日本人と英語

抽象名詞の可算・不可算について

2022年11月23日 CATEGORY - 日本人と英語

書籍紹介ブログにてご紹介した「英語独習法」からテーマをいただいて書いていきますが、第二回目のテーマは「抽象名詞の可算・不可算」です。

私が主宰する「文法講座」においては、講座開始直後に「名詞」における「可算・不可算」の区別について学習します。

まず、英語の名詞は基本的にはそれらの性質によって以下の5つに分けられます。

①普通名詞(実体と形があるもの)、②物質名詞(実体はあるけど形がないもの)、③固有名詞(人や物についた固有の名称)、④集合名詞(人や物の集合をあらわすもの)、⑤抽象名詞(概念や考え方をあらわすもの)

そして、上記の「それらの性質」とは別の次元で、それらを2つに分類します。

その次元とは「可算(数えられる)名詞か不可算(数えられない)名詞か」という観点ですが、これについてはすでに「可算か不可算かは物の見方次第」の記事で解説済みですが、改めて私の講座での解説を簡単に紹介します。

「その名詞をナタのようなもので、パカーンと二つに割ったとして、その二つに分かれたものが、もともとの物と同じ性質を持っているならば、『不可算』、壊れてしまってもはやその性質を維持していないなら『可算』です。」

では、この考え方に則って第一の分類の5つの名詞を分類してみましょう。

①「普通名詞」には実体もあって一定の形もあるわけですから、ナタで切ったら壊れるもしくは死んでしまうため、すべて「可算」となります。

②「物質名詞」には実体はあるけど形がない、すなわち変形可能の水や空気など素材的なものなので、ナタで切っても切ってもその物質のサイズが小さくなるだけだからすべて「不可算」。

③「固有名詞」は人や物についた固有の名称ですから、本来的には普通名詞と一緒でナタで切ったら壊れるか死ぬかですので一見、「可算」かと思いきや、そもそもそれが一つしかないから「固有」なわけで数える必要がないという意味で「不可算」。

④「集合名詞」は少し馴染みが薄いと思いますが、例えば「family」や「staff」のように人や物の集合体をあらわしますが、集合体そのものだけでなくそのメンバーも表します。そして、「集合体」の場合は基本的に切って半分にしたり何分の一かにしたりできるので「不可算」、「メンバー」の場合はやはり切ったら死んでしまいますので「可算」(ただし複数形のsはつきません)となります。

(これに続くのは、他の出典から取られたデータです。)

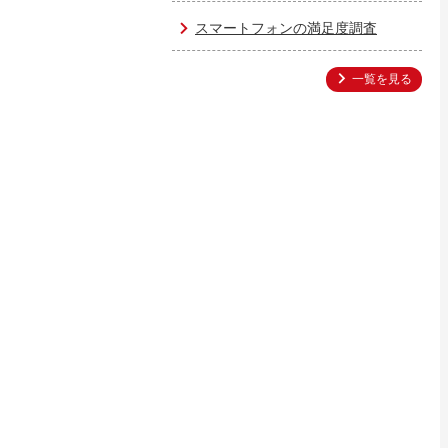
スマートフォンの満足度調査
一覧を見る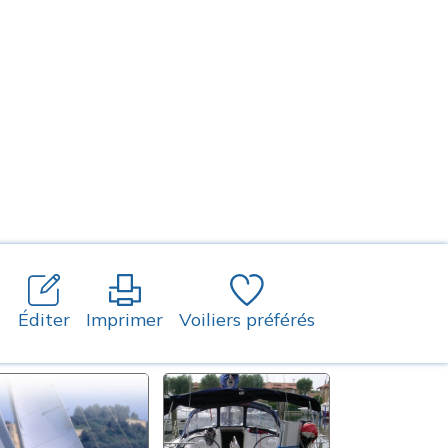
Éditer
Imprimer
Voiliers préférés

*ただし、集合名詞には上記のような「family型」以外にも「furniture型(集合体しかないので全て不可算)」「people型(メンバーの複数形しかないので全て可算)」

⑤「抽象名詞」ですが、概念や考え方をあらわすものですので、これにはそもそも実体がない、だから切っても切ってもそもそも壊れるもの自体がないわけで、当たり前のように「不可算」という理解ができる「はず」です。

できる「はず」なのに、本書において著者は「抽象名詞の可算・不可算」というテーマ設定で考察をしているではありませんか。

以下、該当部分を引用します。

「抽象名詞は特に難しい。日本語的な感覚からは抽象名詞が指すものは目に見えないものだから全て不可算のように思えてしまう。しかし実際には、ideaのようにほぼいつも可算名詞と考えてよいものもあれば、evidenceのようにほぼいつも不可算の名詞もある。しかも、多くの抽象名詞は可算・不可算両方が可能である。大抵の辞書は、【U;C】などと簡単に両方ありの記述があるのみだ。このように書いてあると学習者は『どっちでもいいのね』と思いがちだがそうではない。これは文脈によってどちらの用法もありうる、ということを示しているのであり、可算・不可算のどちらが良いかは、いま書こうとしている文脈でのその名詞の意味によって決まる。私自身、抽象名詞の可算・不可算の使い方は、英語論文を書くとき、最も自信が持てないところだ。」

なんとも、不完全燃焼感の強い結末を迎えてしまいましたが、今井先生でさえそういうことなら、ここは素直に諦めようと思います。